▸ **Stated task**
Rewrite everything from the start of the data down to the line containing "crop and rotate: top 25.243%, bottom 14.012%", inclusive, as a JSON list of strings with one string per line, leaving out blank lines.

══ Available data ══

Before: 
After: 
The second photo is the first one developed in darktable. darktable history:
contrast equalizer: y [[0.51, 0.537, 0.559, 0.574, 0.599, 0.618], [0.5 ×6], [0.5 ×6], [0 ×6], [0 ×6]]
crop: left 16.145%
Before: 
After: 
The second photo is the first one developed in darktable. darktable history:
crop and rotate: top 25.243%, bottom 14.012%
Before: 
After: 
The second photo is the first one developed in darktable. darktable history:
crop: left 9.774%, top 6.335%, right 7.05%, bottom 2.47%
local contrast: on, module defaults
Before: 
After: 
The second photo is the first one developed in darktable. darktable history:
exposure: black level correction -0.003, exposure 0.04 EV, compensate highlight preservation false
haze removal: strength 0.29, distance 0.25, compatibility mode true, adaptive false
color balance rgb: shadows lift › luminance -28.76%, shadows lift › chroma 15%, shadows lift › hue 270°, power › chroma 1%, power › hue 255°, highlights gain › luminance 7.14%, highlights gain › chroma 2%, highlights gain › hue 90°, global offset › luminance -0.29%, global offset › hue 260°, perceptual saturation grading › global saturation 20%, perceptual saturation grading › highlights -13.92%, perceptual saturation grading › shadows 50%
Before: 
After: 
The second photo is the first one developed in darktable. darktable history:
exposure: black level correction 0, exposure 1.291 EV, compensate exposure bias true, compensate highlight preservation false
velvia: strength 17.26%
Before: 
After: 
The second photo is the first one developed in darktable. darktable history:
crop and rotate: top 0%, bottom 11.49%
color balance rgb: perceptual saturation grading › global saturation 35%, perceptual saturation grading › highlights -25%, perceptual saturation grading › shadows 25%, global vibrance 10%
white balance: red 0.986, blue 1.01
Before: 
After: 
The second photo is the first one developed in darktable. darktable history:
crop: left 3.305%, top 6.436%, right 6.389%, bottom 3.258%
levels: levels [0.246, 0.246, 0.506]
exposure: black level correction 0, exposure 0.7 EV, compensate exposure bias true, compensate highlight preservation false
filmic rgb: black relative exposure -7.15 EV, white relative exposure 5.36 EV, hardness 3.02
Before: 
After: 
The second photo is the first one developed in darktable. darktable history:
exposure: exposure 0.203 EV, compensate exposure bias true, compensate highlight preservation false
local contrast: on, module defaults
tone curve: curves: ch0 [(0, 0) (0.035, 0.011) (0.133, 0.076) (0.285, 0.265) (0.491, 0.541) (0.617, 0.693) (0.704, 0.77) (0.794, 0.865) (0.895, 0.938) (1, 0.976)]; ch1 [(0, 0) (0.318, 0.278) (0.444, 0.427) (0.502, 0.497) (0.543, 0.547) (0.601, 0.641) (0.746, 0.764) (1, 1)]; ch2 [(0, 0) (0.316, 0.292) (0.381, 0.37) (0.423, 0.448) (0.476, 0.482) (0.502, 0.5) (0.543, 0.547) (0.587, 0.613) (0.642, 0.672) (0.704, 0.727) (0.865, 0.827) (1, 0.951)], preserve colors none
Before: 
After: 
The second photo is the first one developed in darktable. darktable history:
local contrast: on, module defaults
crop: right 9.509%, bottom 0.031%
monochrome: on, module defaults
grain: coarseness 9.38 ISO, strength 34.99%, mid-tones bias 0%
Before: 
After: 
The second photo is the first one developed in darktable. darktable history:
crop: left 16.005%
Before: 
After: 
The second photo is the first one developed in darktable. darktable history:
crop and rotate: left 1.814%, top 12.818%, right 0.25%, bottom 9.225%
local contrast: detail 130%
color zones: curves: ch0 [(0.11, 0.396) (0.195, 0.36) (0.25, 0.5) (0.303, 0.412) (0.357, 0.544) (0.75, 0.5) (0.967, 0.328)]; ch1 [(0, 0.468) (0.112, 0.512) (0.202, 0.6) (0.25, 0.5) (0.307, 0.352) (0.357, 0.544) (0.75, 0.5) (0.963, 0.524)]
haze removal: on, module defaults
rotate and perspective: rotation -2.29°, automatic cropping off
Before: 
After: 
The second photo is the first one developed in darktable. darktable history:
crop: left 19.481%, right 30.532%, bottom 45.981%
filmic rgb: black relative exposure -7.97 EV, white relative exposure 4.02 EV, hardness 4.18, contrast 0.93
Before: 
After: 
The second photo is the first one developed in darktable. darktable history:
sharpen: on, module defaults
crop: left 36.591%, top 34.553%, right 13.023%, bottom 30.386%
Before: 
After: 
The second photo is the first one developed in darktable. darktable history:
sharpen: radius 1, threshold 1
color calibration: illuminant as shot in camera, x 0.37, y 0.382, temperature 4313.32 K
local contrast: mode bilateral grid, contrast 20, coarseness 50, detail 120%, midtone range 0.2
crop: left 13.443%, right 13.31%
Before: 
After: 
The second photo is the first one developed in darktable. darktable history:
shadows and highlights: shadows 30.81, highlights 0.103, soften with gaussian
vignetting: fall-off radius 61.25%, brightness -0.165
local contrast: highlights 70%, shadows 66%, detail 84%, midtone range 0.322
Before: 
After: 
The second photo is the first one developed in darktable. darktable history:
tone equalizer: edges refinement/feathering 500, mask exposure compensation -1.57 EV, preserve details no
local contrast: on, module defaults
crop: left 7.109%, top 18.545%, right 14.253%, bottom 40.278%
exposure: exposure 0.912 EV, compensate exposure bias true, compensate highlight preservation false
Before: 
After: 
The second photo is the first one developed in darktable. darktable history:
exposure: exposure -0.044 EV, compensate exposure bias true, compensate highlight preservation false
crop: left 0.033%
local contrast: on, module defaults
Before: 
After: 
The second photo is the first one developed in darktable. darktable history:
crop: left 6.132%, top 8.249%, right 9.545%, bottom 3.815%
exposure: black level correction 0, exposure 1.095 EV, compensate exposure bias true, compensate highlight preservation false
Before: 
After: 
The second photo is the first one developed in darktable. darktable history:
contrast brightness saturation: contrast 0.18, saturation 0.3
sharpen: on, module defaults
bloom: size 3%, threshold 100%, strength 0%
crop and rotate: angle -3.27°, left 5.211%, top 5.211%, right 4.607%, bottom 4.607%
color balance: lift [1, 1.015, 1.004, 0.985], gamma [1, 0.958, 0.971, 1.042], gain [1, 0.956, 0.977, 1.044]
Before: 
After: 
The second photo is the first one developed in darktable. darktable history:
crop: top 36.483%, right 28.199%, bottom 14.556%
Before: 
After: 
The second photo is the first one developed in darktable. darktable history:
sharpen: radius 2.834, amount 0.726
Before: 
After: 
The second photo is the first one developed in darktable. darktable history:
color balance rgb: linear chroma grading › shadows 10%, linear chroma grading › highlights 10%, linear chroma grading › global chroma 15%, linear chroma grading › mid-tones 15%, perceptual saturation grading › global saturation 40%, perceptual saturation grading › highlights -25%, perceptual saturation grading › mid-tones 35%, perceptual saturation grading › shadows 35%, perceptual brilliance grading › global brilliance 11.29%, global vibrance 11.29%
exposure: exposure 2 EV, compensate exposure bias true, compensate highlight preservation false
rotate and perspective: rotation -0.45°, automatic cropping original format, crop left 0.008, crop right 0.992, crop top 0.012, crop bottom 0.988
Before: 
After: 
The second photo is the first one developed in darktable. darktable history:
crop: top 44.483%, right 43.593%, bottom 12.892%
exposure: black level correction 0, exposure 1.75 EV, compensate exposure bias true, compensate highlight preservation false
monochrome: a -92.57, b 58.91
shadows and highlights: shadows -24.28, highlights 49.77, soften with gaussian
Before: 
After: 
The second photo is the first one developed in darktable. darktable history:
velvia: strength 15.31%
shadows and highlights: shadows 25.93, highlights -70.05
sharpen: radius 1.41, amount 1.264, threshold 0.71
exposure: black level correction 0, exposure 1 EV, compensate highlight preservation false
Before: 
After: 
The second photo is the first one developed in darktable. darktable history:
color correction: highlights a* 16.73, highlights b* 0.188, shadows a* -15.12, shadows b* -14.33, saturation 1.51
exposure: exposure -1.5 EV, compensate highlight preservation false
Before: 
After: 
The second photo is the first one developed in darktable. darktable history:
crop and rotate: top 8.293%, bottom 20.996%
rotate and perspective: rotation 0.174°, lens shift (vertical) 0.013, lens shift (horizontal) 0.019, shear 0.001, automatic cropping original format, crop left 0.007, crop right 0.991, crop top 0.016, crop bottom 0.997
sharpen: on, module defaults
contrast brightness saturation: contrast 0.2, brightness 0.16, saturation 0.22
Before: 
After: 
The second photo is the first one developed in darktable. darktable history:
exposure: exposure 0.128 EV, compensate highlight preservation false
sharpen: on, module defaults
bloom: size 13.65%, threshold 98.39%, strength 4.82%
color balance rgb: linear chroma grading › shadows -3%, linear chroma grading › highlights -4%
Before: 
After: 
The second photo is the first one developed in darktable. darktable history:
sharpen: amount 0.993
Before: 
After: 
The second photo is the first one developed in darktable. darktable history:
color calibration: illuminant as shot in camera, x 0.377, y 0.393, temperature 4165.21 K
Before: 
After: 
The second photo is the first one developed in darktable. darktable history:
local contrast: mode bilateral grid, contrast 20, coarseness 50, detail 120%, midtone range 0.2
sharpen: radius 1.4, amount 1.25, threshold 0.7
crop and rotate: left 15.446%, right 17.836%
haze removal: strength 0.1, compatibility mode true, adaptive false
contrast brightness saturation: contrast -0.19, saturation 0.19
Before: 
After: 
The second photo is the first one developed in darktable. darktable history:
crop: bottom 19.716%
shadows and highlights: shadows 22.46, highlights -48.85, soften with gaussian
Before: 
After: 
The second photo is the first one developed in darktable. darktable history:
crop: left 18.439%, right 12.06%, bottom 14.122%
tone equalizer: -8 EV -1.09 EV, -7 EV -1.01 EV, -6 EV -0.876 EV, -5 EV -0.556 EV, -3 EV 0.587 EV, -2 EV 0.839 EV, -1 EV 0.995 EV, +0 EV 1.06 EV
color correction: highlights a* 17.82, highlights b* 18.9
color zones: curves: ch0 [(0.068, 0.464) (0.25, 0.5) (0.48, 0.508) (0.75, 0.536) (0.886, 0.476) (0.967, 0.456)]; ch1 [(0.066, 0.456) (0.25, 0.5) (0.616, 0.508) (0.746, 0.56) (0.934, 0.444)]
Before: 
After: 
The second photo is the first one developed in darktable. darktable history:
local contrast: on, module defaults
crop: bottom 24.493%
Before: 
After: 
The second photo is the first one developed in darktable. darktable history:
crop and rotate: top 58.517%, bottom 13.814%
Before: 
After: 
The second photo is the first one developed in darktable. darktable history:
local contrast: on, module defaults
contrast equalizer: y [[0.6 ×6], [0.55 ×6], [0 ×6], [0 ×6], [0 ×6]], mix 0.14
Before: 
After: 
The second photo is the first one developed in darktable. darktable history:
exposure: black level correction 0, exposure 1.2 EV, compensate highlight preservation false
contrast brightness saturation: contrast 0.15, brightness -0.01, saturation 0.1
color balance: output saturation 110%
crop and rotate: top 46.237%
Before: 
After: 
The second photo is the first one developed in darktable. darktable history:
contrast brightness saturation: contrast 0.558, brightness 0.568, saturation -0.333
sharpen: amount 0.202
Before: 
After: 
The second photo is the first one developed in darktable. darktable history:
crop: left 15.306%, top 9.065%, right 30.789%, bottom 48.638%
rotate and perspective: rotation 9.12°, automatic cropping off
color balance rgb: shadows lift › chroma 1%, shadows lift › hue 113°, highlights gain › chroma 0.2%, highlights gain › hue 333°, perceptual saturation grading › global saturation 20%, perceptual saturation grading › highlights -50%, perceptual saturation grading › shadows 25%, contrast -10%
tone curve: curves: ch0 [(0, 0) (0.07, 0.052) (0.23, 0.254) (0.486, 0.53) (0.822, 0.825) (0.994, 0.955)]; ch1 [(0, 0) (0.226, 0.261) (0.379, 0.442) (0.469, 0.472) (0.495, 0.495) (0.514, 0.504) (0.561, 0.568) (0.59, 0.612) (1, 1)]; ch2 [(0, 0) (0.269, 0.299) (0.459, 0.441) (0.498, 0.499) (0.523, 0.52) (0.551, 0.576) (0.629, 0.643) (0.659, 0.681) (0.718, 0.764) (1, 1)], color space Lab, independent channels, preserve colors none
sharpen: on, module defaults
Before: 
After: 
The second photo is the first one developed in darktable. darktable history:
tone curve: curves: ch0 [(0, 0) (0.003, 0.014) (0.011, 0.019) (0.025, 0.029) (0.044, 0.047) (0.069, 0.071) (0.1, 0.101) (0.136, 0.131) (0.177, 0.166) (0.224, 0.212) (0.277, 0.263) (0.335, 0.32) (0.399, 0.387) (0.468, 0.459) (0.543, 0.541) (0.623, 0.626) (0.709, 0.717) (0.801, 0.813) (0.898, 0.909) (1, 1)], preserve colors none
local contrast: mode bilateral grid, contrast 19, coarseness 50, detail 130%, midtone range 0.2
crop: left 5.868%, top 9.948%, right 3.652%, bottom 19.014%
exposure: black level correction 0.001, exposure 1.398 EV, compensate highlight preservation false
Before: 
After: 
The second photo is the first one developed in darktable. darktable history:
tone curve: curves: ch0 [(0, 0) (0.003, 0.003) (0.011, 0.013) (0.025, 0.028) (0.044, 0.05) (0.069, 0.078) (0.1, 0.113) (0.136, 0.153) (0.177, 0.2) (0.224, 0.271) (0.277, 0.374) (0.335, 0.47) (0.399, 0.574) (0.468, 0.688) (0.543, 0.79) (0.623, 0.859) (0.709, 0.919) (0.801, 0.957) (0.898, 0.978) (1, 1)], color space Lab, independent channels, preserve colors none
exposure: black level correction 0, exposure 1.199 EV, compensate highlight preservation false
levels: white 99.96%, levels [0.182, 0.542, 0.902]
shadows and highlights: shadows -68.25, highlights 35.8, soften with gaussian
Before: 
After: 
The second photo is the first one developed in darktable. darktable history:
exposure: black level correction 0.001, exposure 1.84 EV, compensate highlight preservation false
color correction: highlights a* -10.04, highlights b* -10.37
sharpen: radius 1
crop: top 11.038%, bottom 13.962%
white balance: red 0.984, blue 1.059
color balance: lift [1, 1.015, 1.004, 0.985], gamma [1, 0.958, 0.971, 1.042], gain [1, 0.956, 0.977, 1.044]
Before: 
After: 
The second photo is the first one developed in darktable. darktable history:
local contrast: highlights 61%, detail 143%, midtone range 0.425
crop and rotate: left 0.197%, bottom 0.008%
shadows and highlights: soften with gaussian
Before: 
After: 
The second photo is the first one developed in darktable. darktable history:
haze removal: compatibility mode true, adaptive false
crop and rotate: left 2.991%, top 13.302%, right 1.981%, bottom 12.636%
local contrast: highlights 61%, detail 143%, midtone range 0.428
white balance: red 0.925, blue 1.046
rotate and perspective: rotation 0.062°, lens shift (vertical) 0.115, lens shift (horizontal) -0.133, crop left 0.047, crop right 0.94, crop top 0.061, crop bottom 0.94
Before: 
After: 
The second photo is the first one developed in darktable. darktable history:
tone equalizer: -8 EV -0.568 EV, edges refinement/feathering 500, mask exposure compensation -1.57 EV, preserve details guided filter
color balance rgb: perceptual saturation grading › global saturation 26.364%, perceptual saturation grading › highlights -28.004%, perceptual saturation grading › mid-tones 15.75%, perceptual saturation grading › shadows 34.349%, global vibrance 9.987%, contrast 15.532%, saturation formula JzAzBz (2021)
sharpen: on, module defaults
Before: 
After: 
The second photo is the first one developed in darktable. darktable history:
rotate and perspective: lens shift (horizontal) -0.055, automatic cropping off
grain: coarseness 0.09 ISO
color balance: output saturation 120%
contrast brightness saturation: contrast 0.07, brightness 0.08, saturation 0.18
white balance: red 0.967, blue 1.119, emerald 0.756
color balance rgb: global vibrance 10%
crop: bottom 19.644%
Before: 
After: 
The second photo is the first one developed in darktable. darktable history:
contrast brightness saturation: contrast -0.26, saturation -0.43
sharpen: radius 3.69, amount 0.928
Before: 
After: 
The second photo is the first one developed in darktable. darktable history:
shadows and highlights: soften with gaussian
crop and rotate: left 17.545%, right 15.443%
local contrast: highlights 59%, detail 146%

═══

▸ **Reply to the exercise**
[
  "Before: ",
  "After: ",
  "The second photo is the first one developed in darktable. darktable history:",
  "contrast equalizer: y [[0.51, 0.537, 0.559, 0.574, 0.599, 0.618], [0.5 ×6], [0.5 ×6], [0 ×6], [0 ×6]]",
  "crop: left 16.145%",
  "Before: ",
  "After: ",
  "The second photo is the first one developed in darktable. darktable history:",
  "crop and rotate: top 25.243%, bottom 14.012%"
]